### Given text
——

A Russian Experiment: High Temperature, Nickel, Natural Hydrogen by Michael C.H. McKubre

This is a re-post of an article written by Michael C.H. McKubre and published in Infinite Energy Magazine issue #119.

The original article can be found here.

A Russian Experiment: High Temperature, Nickel, Natural Hydrogen
by
Michael C.H. McKubre

[Editor’s Note: Alexander Parkhomov’s E-Cat experiment report was issued on December 25, 2014. We have uploaded the original Russian report by Alexander Parkhomov and his English translation.]

The first thing to record is that the document under consideration is an informal, preliminary research note available to me only in English translation of the Russian original. Despite that it reads well. Alexander Parkhomov is a “known” scientist from a highly reputable Institution, Lomonosov Moscow State University, which I have visited on several occasions. He has published work with friends of mine including Yuri Bazhutov (Chairman of ICCF13 and member of the IAC) and Peter Sturrock (Stanford University). These are both very capable senior scientists so that when this research is prepared for formal publication I am sure we can anticipate a complete and solid report.

In the meantime I will comment briefly on what is presented. Because of the community interest in the topic and the apparently clear and elegant nature of the experiment, Parkhomov’s preliminary report has already received an astonishing amount of discussion on the CMNS news group. What is stated in this preliminary report is encouraging, potentially even interesting, but one is struck by material information that is not made available in this report. Much, most or all of this added detail apparently is available to the author so one must await further elucidation from Parkhomov or a serious engineering effort at replication before final conclusions can be arrived at.

Although clearly motivated by the Rossi “Lugano” experiment it is not correct to call either a replication of the other or of any before. These are new experiments, with new characteristics, and some common features. As shown below the reactor active core consists of nickel powder intermixed with a hydrogen (lithium and aluminum) source, LiAlH4, enclosed in an alumina tube and confined with bonded ceramic plugs. This core is surrounded by a helically wound, coaxial electrical heater extended in length to provide closely uniform heating. The whole is potted in ceramic cement to incorporate a single sense thermocouple.

Fig. 1 Design of the reactor.
Fig. 1 Design of the reactor.

——

### Data records
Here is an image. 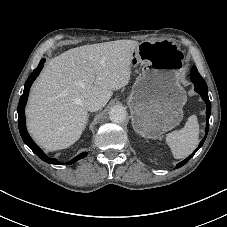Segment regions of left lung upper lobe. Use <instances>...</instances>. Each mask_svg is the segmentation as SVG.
<instances>
[{
    "mask_svg": "<svg viewBox=\"0 0 227 227\" xmlns=\"http://www.w3.org/2000/svg\"><path fill=\"white\" fill-rule=\"evenodd\" d=\"M191 77H197V79L200 82H205L204 79L200 76V74L195 66H193V68L191 70Z\"/></svg>",
    "mask_w": 227,
    "mask_h": 227,
    "instance_id": "obj_1",
    "label": "left lung upper lobe"
}]
</instances>
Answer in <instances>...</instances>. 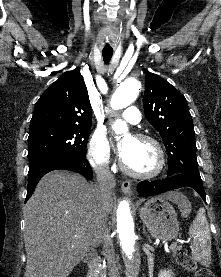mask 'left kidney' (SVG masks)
Wrapping results in <instances>:
<instances>
[{"label":"left kidney","mask_w":221,"mask_h":277,"mask_svg":"<svg viewBox=\"0 0 221 277\" xmlns=\"http://www.w3.org/2000/svg\"><path fill=\"white\" fill-rule=\"evenodd\" d=\"M158 277H173V272L171 270H161Z\"/></svg>","instance_id":"1"}]
</instances>
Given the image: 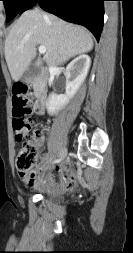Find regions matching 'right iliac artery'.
Here are the masks:
<instances>
[{"mask_svg": "<svg viewBox=\"0 0 133 253\" xmlns=\"http://www.w3.org/2000/svg\"><path fill=\"white\" fill-rule=\"evenodd\" d=\"M53 162H54V163H58V162H60V159H56V160H54Z\"/></svg>", "mask_w": 133, "mask_h": 253, "instance_id": "82829eb1", "label": "right iliac artery"}]
</instances>
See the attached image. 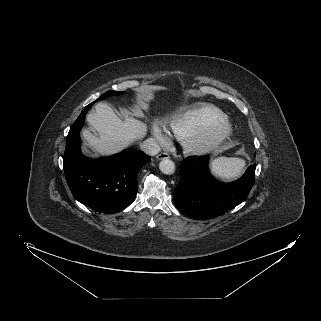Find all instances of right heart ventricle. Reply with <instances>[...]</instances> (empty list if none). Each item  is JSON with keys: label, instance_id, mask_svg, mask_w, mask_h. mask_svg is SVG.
<instances>
[{"label": "right heart ventricle", "instance_id": "1", "mask_svg": "<svg viewBox=\"0 0 321 321\" xmlns=\"http://www.w3.org/2000/svg\"><path fill=\"white\" fill-rule=\"evenodd\" d=\"M222 118L225 114L219 108L203 104L173 114L166 121V128L174 137L183 140L204 125Z\"/></svg>", "mask_w": 321, "mask_h": 321}]
</instances>
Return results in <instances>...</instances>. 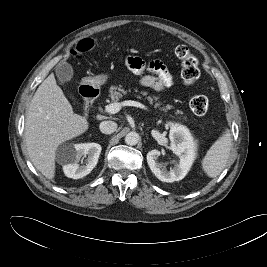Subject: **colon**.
<instances>
[{
  "mask_svg": "<svg viewBox=\"0 0 267 267\" xmlns=\"http://www.w3.org/2000/svg\"><path fill=\"white\" fill-rule=\"evenodd\" d=\"M95 46V41L86 38L81 40L74 53H84L90 51ZM175 54L181 63V77L186 85L194 84L199 78V66L197 58L190 50L183 45L177 46ZM189 106L196 115H204L209 110V100L205 95H194L189 100Z\"/></svg>",
  "mask_w": 267,
  "mask_h": 267,
  "instance_id": "1",
  "label": "colon"
}]
</instances>
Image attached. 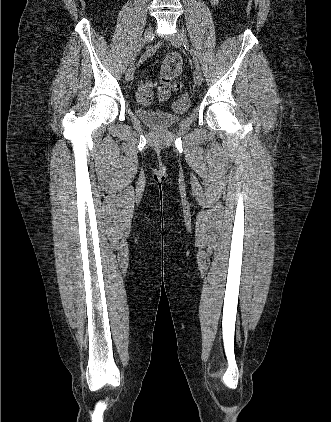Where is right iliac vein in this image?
<instances>
[{
    "instance_id": "obj_1",
    "label": "right iliac vein",
    "mask_w": 331,
    "mask_h": 422,
    "mask_svg": "<svg viewBox=\"0 0 331 422\" xmlns=\"http://www.w3.org/2000/svg\"><path fill=\"white\" fill-rule=\"evenodd\" d=\"M152 35H153V27L149 25L142 39L143 44L147 43L151 39ZM134 72H135V66L132 65L128 68L125 74V80L127 82H130L133 79Z\"/></svg>"
}]
</instances>
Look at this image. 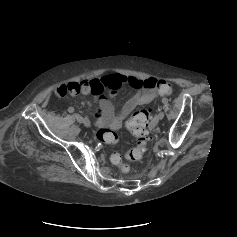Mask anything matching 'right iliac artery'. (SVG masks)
I'll use <instances>...</instances> for the list:
<instances>
[{
	"mask_svg": "<svg viewBox=\"0 0 237 237\" xmlns=\"http://www.w3.org/2000/svg\"><path fill=\"white\" fill-rule=\"evenodd\" d=\"M68 112H69V113H73V112H74V108H73V107H69V108H68Z\"/></svg>",
	"mask_w": 237,
	"mask_h": 237,
	"instance_id": "right-iliac-artery-1",
	"label": "right iliac artery"
}]
</instances>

——

### Work to do
1. In the Parkhomov experiment article, what material is mixed with the nickel powder as the hydrogen source?
2. Pick up the Parkhomov experiment article after its final line and carry it forward.

### Task results
1. LiAlH4

2.
To this extent this configuration mirrors the Rossi reactor recently reported from Lugano although we do not know the similarity or differences between the Ni samples used in each.[1] Since LiAlH4 decomposes to liquid and H2 gas at the temperature of operation its source and nature of are presumed not to make much difference although the impurity content (unstated) may. Also different is the nature of the electrical input used for heating. For Parkhomov this is unspecified. The Rossi effort at Lugano employed 3-phase (50 Hz.) power for the calorimetric input and thermal stimulus but also includes an unknown amount of power in unstated form as a trigger. No such trigger apparently was used by Parkhomov.

The two experiments diverge radically in their chosen means of calorimetry. Parkhomov states that the “Rossi reactor technique based on thermovision camera observation is too complex,” with which I tend to agree. The chosen mean of calorimetry on the new report is to employ the latent heat of vaporization of water — the well known amount of heat required to boil water to steam, in this case at ambient pressure. The heater/reactor combination shown above was enclosed with partial insulation inside a rectangular metal box that was contacted on 5 of 6 surfaces by water.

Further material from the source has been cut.